Table 1 shows surface type, radius of curvature, thickness, material and the circular cone of each lens of the projection lens of embodiment 1 Coefficient, wherein, the unit of radius of curvature and thickness is millimeter (mm).
Table 1
As shown in Table 1, the image source side surface of any one lens and into image side table in the first lens E1 to third lens E3 Face is aspherical.In the present embodiment, the face type x of each non-spherical lens is available but is not limited to following aspherical formula progress It limits:
Wherein, x be it is aspherical along optical axis direction when being highly the position of h, away from aspheric vertex of surface apart from rise;C is Aspherical paraxial curvature, c=1/R (that is, paraxial curvature c is the inverse of 1 mean curvature radius R of upper table);K for circular cone coefficient ( It has been provided in table 1);Ai is the correction factor of aspherical i-th-th ranks.The following table 2 is given available for each aspherical in embodiment 1 The high order term coefficient A of minute surface S1-S64、A6、A8、A10、A12、A14And A16
Table 2
Table 3 provides total effective focal length f of projection lens in embodiment 1, the effective focal length f1 to f3 of each lens and projection The maximum angle of half field-of view HFOV of camera lens.
Parameter f(mm) f1(mm) f2(mm) f3(mm) HFOV(°)
Numerical value 3.38 6.32 3.44 5.35 8.4
Table 3
Projection lens in embodiment 1 meets:
F3/f=1.58, wherein, f3 is the effective focal length of third lens E3, and f is total effective focal length of projection lens;
F3/f1=0.85, wherein, f3 is the effective focal length of third lens E3, and f1 is the effective focal length of the first lens E1;
R6/f=-0.30, wherein, R6 is the radius of curvature of the image side surfaces S6 of third lens E3, and f is projection lens Total effective focal length;
CT1/CT2=1.57, wherein, CT1 is the first lens E1 in the center thickness on optical axis, and CT2 is the second lens E2 In the center thickness on optical axis;
T12/CT3=0.70, wherein, T12 be the spacing distance of the first lens E1 and the second lens E2 on optical axis, CT3 It is third lens E3 in the center thickness on optical axis;
DT22/DT21=1.16, wherein, effective half bores of the DT22 for the image side surfaces S4 of the second lens E2, DT21 Effective half bore of image source side surface S3 for the second lens E2;
DT32/DT31=1.21, wherein, effective half bores of the DT32 for the image side surfaces S6 of third lens E3, DT31 Effective half bore of image source side surface S5 for third lens E3;
TTL/f=1.04, wherein, TTL be image source face OBJ to the image side surfaces S6 of third lens E3 axis on distance, f Total effective focal length for projection lens;
BF/TTL=0.16, wherein, BF is distance on the axis of the image source side surface S1 of image source face OBJ to the first lens E1, TTL is distance on the axis of image source face OBJ to the image side surfaces S6 of third lens E3.
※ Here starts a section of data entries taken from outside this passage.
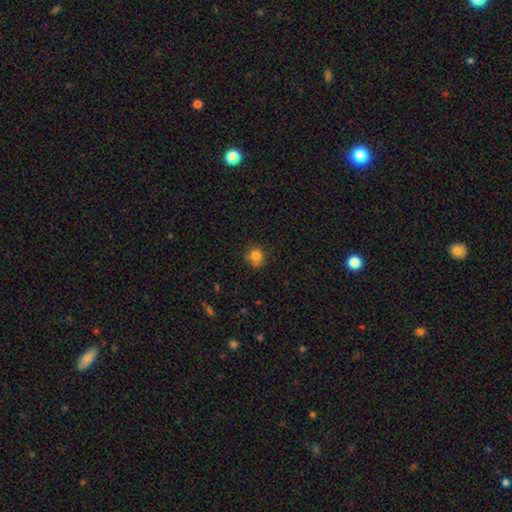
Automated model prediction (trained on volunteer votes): Q: Smooth or featured?
A: smooth (81%); runner-up: star or artifact (12%)
Q: How rounded?
A: round (84%); runner-up: in between (15%)
Q: Merging?
A: none (73%); runner-up: minor disturbance (20%)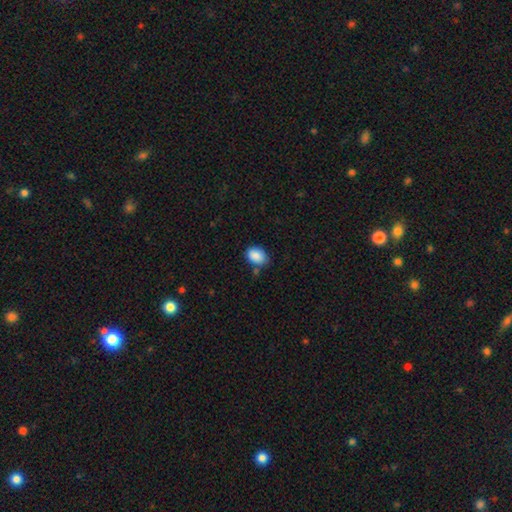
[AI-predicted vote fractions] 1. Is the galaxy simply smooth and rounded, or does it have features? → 88% smooth, 7% star or artifact, 5% featured or disk.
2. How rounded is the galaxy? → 78% in between, 21% round, 1% cigar-shaped.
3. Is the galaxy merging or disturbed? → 70% none, 20% minor disturbance, 6% merger, 4% major disturbance.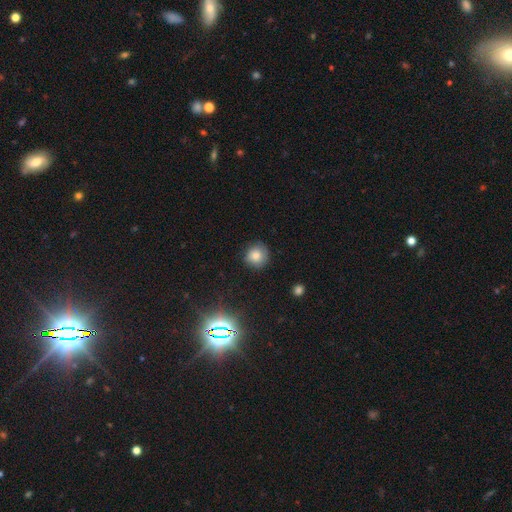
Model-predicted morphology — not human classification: Q: Smooth or featured?
A: smooth (75%); runner-up: star or artifact (13%)
Q: How rounded?
A: round (88%); runner-up: in between (11%)
Q: Merging?
A: none (79%); runner-up: minor disturbance (15%)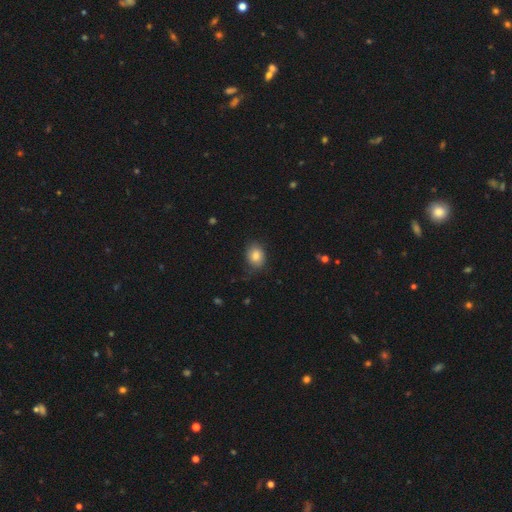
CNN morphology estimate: Smooth or featured: smooth — 83% (featured or disk — 9%)
How rounded: in between — 55% (round — 44%)
Merging: none — 71% (minor disturbance — 22%)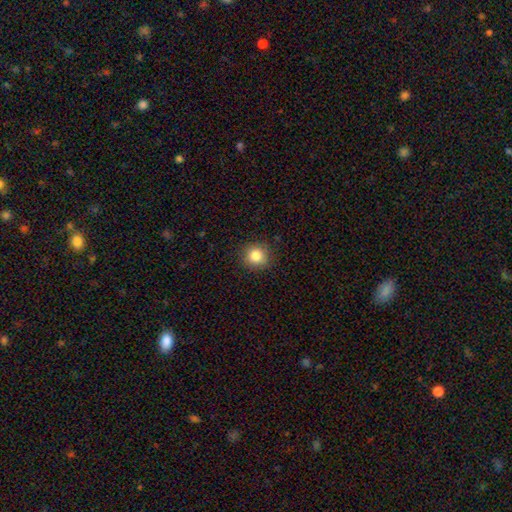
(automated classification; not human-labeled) Smooth or featured: smooth — 83% (star or artifact — 11%)
How rounded: round — 90% (in between — 9%)
Merging: none — 89% (minor disturbance — 8%)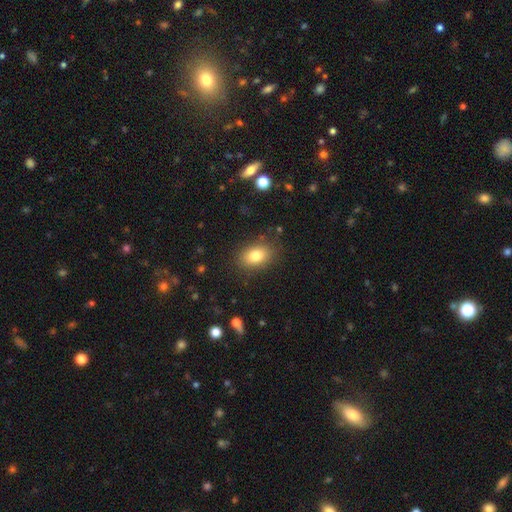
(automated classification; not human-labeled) A smooth galaxy with no disk features (81%) that is in between round and cigar-shaped (83%).

Vote fractions:
- Smooth or featured? smooth: 81% / featured or disk: 10% / star or artifact: 9%
- How rounded? in between: 83% / round: 15% / cigar-shaped: 2%
- Merging? none: 83% / minor disturbance: 11% / major disturbance: 4% / merger: 2%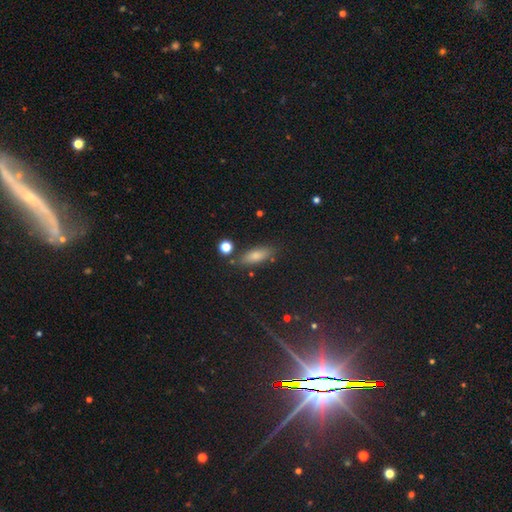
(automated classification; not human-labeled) A smooth galaxy with no disk features (77%) that is in between round and cigar-shaped (69%).

Vote fractions:
- Smooth or featured? smooth: 77% / featured or disk: 13% / star or artifact: 11%
- How rounded? in between: 69% / cigar-shaped: 27% / round: 4%
- Merging? none: 79% / minor disturbance: 13% / merger: 5% / major disturbance: 4%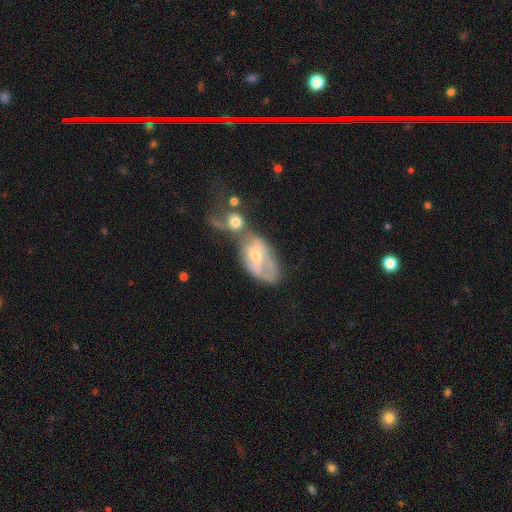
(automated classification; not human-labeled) Smooth or featured? Predicted: featured or disk (p=0.63). Edge-on disk? Predicted: no (p=0.93). Bar? Predicted: no (p=0.55). Spiral arms? Predicted: yes (p=0.55). Bulge size? Predicted: moderate (p=0.54). Merging? Predicted: merger (p=0.57).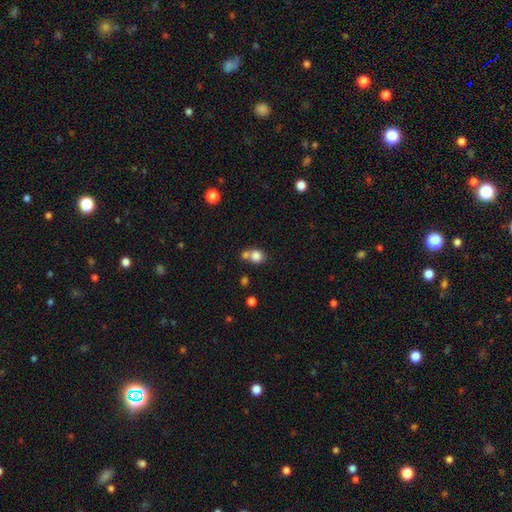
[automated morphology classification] Q: Smooth or featured?
A: smooth (82%); runner-up: star or artifact (11%)
Q: How rounded?
A: round (76%); runner-up: in between (23%)
Q: Merging?
A: none (46%); runner-up: merger (41%)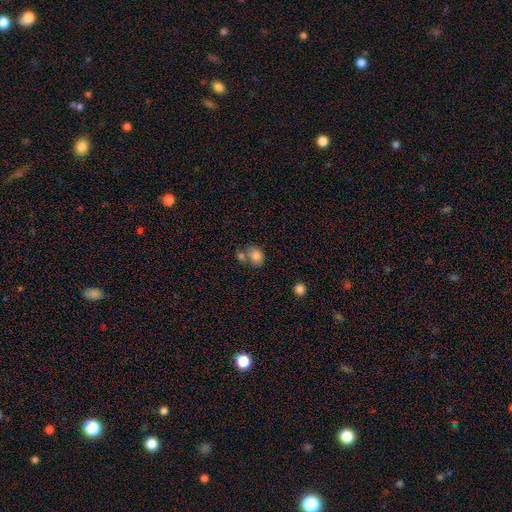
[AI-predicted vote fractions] A smooth galaxy with no disk features (82%) that is in between round and cigar-shaped (59%). Merging: none (47%).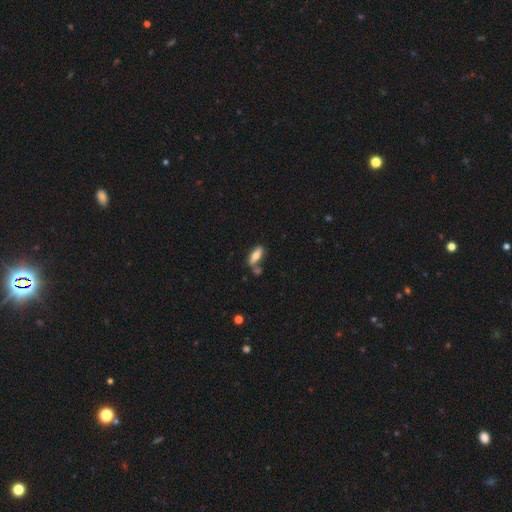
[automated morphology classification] Smooth or featured? Predicted: smooth (p=0.70). How rounded? Predicted: in between (p=0.68). Merging? Predicted: none (p=0.57).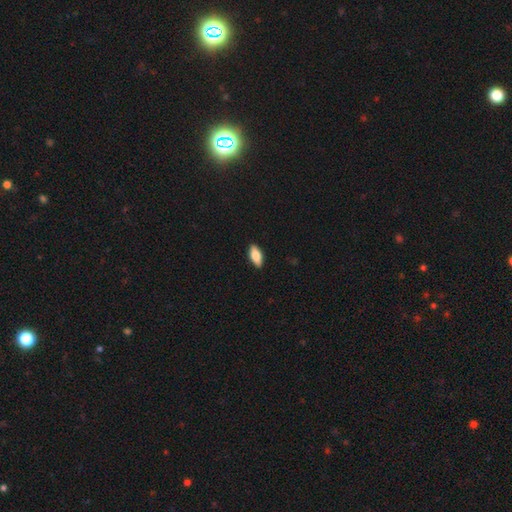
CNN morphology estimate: Overall: smooth (75%). How rounded: in between (83%). Merging: none (89%).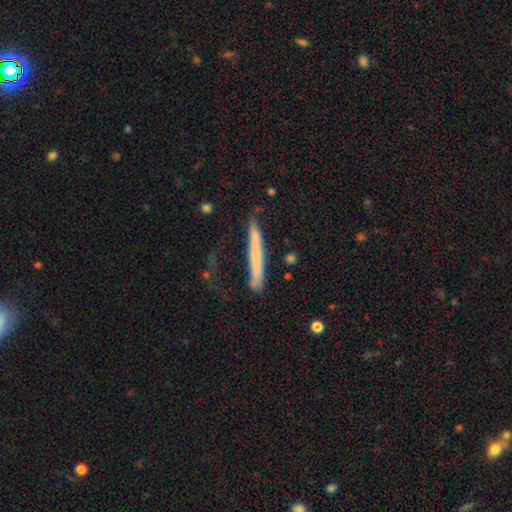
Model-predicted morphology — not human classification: Q: Smooth or featured?
A: smooth (57%); runner-up: featured or disk (36%)
Q: How rounded?
A: cigar-shaped (96%); runner-up: in between (3%)
Q: Merging?
A: none (59%); runner-up: minor disturbance (24%)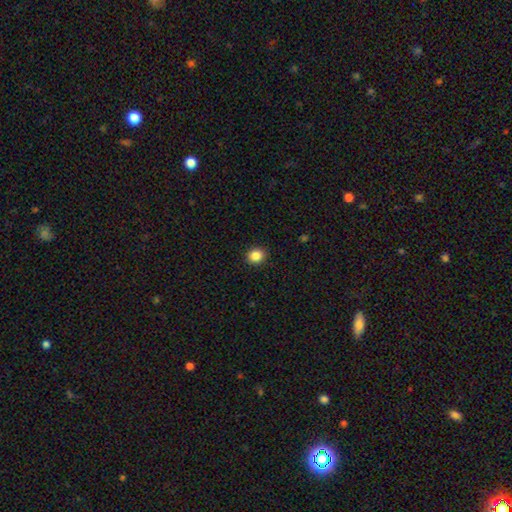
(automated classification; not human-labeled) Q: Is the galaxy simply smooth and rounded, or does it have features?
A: smooth — 86%.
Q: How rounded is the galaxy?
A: round — 77%.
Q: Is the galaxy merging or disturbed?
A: none — 92%.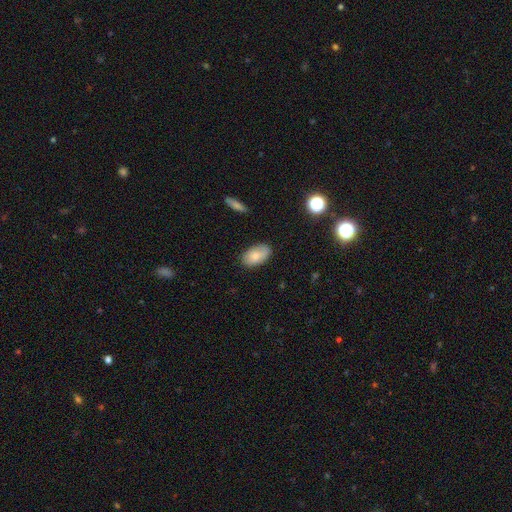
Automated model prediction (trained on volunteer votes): smooth_or_featured: smooth (p=0.78) [alt: featured or disk p=0.14]
how_rounded: in between (p=0.93) [alt: round p=0.06]
merging: none (p=0.80) [alt: minor disturbance p=0.15]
Fig. 2 shows the distortion curves of the projection lens of embodiment 1, represent the distortion size in the case of different visual angles Value.As can be seen from FIG. 2, the projection lens given by embodiment 1 can realize good image quality.
Embodiment 2
Referring to Fig. 3 to Fig. 4 descriptions according to the projection lens of the embodiment of the present application 2.In the present embodiment and following implementation In example, for brevity, by clipped description similar to Example 1.Fig. 3 shows the throwing according to the embodiment of the present application 2 The structure diagram of shadow camera lens.
As shown in figure 3, according to the projection lens of the application illustrative embodiments along optical axis by image source side into image side according to Sequence includes:First lens E1, the second lens E2, third lens E3 and diaphragm STO.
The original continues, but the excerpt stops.